Kaldı ki bazı ahvalde hemen hepimiz aynı şeyi hem söyler hem de yaparız. Bir şefkatli baba düşünün ki evlâdı mahsur kaldığı bir yangın içinde biraz sonra cayır cayır yanacaktır. Böyle bir durumda evlâdından yükselen feryat, babanın ciğerini dağlarken, böyle bir babanın davranışları nasıl akıl ve mantık kriterlerini aşar, öyle de ümmet-i Muhammed’e karşı âzamî ölçüde şefkatli bu büyük zatların, ümmetin düştüğü durum itibarıyla müstehak oldukları neticeyi düşündükçe, yukarıdaki ifadeye benzer sözler sarf etmeleri gayet normaldir..ve bu türlü sözler değerlendirilirken böyle bir ölçü içinde değerlendirilmelidir. Yoksa umumî mânâda bu sözleri ölçü almak doğru değildir. Zaten böyle yanlış ölçüler, onların kavgasını verdikleri doğrularla da hep bir çatışma hâlindedir. Efendimiz sabah akşam “Allah’ım, bizi Cehennem azabından koru!” diye dua ederdi.[7] Bütün büyüklerimiz de aynı duayı vird edinmiş ve Cehennem’den korunmak için, Cenâb-ı Hakk’a bu kabîl dua ve yakarışlarda bulunmuşlardır. Evet, bu hususun böyle bilinmesinde, ölçülü ve dengeli olma adına fayda vardır.”[8]

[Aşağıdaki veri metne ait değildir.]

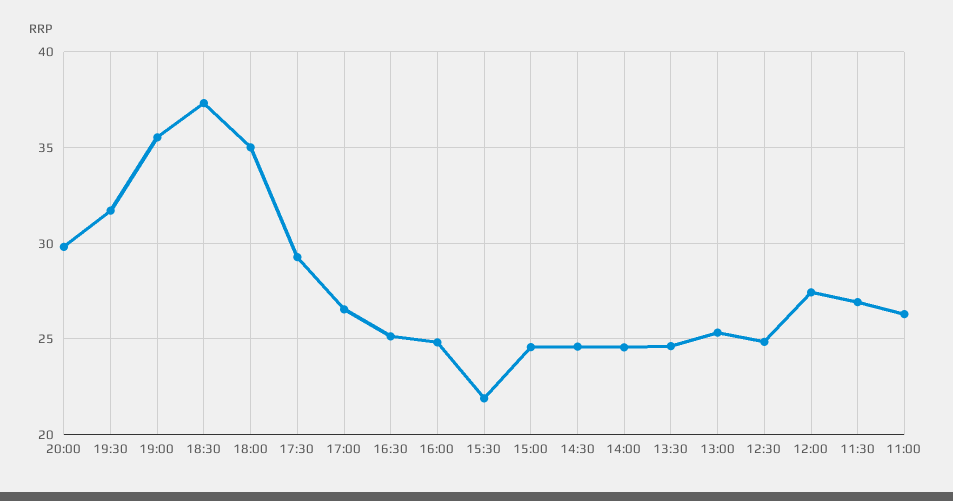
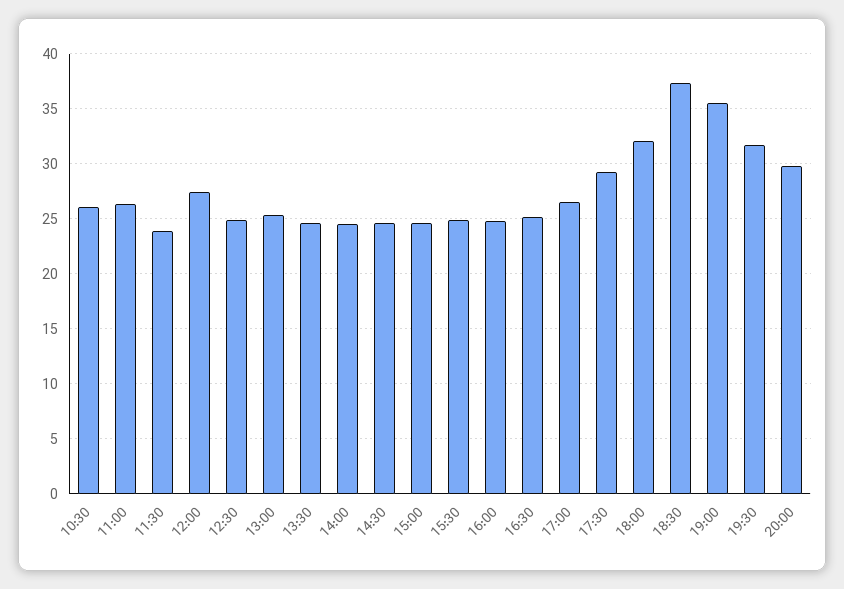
  {
    "20:00": 30,
    "19:30": 31.5,
    "19:00": 35.5,
    "18:30": 37.5,
-   "18:00": 35,
+   "18:00": 32,
    "17:30": 29.5,
    "17:00": 26.5,
    "16:30": 25,
    "16:00": 25,
-   "15:30": 22,
+   "15:30": 25,
    "15:00": 24.5,
    "14:30": 24.5,
    "14:00": 24.5,
    "13:30": 24.5,
    "13:00": 25.5,
    "12:30": 25,
    "12:00": 27.5,
-   "11:30": 27,
+   "11:30": 24,
-   "11:00": 26.5
+   "11:00": 26.5,
+   "10:30": 26
  }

Raportörlerin, bir yandan Hocaefendi’nin Bütün eserlerini inceleyerek söz konusu raporu hazırladıklarını iddia ederken, öbür taraftan, onun pek çok yerde açıkladığı bir konuyu görmezden gelmeleri bizce “malum gerekçeler”e dayanmaktadır. Bu gerekçelerin ne olduğunu da okuyucularımızın ve hakperest her insanın net olarak anlayacağı kanaatindeyiz.
[1] Türkiye Diyanet Vakfı İslam Ansiklopedisi, Yusuf Şevki Yavuz, İstanbul: Türkiye Diyanet Vakfı Yayınları, 2008, “Keramet” maddesi.
[2] Gülen, Kalbin Zümrüt Tepeleri, 1: 229.
[3] Türkiye Diyanet Vakfı İslam Ansiklopedisi, “Keramet” maddesi.
[4] Nursî, Tarihçe-i Hayat, s. 327
[5] Şemseddin Sivasî, Menâkıb-ı Çehar-ı Yâr-ı Güzîn, s. 25 (28. Menkıbe).
[6] Nursî, Tarihçe-i Hayat, s. 616.
[7] Müslim, zikir 76; Tirmizî, deavât 13; Ebû Dâvûd, edeb 100
[8] Gülen, Fasıldan Fasıla, 2: 333-334; Gülen, Prizma, 4: 251-254; İrşad Ekseni, s. 44.